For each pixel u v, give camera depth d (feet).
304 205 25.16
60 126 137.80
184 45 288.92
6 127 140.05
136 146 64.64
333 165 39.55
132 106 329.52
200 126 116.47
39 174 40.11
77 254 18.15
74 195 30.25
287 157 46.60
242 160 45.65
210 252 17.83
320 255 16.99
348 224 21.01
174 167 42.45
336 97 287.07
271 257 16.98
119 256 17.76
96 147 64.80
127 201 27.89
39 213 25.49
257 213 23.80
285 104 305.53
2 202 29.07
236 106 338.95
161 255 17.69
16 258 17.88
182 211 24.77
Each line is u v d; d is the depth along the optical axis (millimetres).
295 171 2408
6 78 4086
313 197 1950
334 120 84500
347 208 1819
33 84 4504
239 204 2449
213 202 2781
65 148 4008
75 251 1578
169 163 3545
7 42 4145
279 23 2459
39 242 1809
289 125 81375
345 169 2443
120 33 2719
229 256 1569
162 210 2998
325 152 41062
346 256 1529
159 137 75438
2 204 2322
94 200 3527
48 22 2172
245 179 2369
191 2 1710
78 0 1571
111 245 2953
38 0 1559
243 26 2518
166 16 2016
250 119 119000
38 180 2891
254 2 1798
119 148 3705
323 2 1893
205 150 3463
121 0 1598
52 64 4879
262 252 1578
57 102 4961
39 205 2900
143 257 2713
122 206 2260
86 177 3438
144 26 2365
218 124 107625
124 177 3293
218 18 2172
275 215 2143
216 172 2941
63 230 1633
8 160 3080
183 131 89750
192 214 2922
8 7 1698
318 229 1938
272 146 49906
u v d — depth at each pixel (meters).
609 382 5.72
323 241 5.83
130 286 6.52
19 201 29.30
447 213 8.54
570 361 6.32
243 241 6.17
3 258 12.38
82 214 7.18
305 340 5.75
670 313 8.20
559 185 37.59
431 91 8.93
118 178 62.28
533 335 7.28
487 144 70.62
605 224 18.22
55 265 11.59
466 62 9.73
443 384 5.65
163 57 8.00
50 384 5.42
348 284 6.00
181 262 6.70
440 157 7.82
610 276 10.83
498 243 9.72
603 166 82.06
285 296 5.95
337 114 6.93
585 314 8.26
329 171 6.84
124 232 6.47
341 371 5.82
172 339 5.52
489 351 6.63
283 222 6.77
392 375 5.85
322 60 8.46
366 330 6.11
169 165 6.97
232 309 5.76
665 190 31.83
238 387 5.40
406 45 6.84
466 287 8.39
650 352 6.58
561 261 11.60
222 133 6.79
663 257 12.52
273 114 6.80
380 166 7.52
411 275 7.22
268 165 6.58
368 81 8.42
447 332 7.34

-=-=-=-=-

> _PROBLEM STATEMENT_: The records shown above should be given again word for word.

> _WRITTEN SOLUTION_:
For each pixel u v, give camera depth d (feet).
304 205 25.16
60 126 137.80
184 45 288.92
6 127 140.05
136 146 64.64
333 165 39.55
132 106 329.52
200 126 116.47
39 174 40.11
77 254 18.15
74 195 30.25
287 157 46.60
242 160 45.65
210 252 17.83
320 255 16.99
348 224 21.01
174 167 42.45
336 97 287.07
271 257 16.98
119 256 17.76
96 147 64.80
127 201 27.89
39 213 25.49
257 213 23.80
285 104 305.53
2 202 29.07
236 106 338.95
161 255 17.69
16 258 17.88
182 211 24.77
Each line is u v d; d is the depth along the optical axis (millimetres).
295 171 2408
6 78 4086
313 197 1950
334 120 84500
347 208 1819
33 84 4504
239 204 2449
213 202 2781
65 148 4008
75 251 1578
169 163 3545
7 42 4145
279 23 2459
39 242 1809
289 125 81375
345 169 2443
120 33 2719
229 256 1569
162 210 2998
325 152 41062
346 256 1529
159 137 75438
2 204 2322
94 200 3527
48 22 2172
245 179 2369
191 2 1710
78 0 1571
111 245 2953
38 0 1559
243 26 2518
166 16 2016
250 119 119000
38 180 2891
254 2 1798
119 148 3705
323 2 1893
205 150 3463
121 0 1598
52 64 4879
262 252 1578
57 102 4961
39 205 2900
143 257 2713
122 206 2260
86 177 3438
144 26 2365
218 124 107625
124 177 3293
218 18 2172
275 215 2143
216 172 2941
63 230 1633
8 160 3080
183 131 89750
192 214 2922
8 7 1698
318 229 1938
272 146 49906
u v d — depth at each pixel (meters).
609 382 5.72
323 241 5.83
130 286 6.52
19 201 29.30
447 213 8.54
570 361 6.32
243 241 6.17
3 258 12.38
82 214 7.18
305 340 5.75
670 313 8.20
559 185 37.59
431 91 8.93
118 178 62.28
533 335 7.28
487 144 70.62
605 224 18.22
55 265 11.59
466 62 9.73
443 384 5.65
163 57 8.00
50 384 5.42
348 284 6.00
181 262 6.70
440 157 7.82
610 276 10.83
498 243 9.72
603 166 82.06
285 296 5.95
337 114 6.93
585 314 8.26
329 171 6.84
124 232 6.47
341 371 5.82
172 339 5.52
489 351 6.63
283 222 6.77
392 375 5.85
322 60 8.46
366 330 6.11
169 165 6.97
232 309 5.76
665 190 31.83
238 387 5.40
406 45 6.84
466 287 8.39
650 352 6.58
561 261 11.60
222 133 6.79
663 257 12.52
273 114 6.80
380 166 7.52
411 275 7.22
268 165 6.58
368 81 8.42
447 332 7.34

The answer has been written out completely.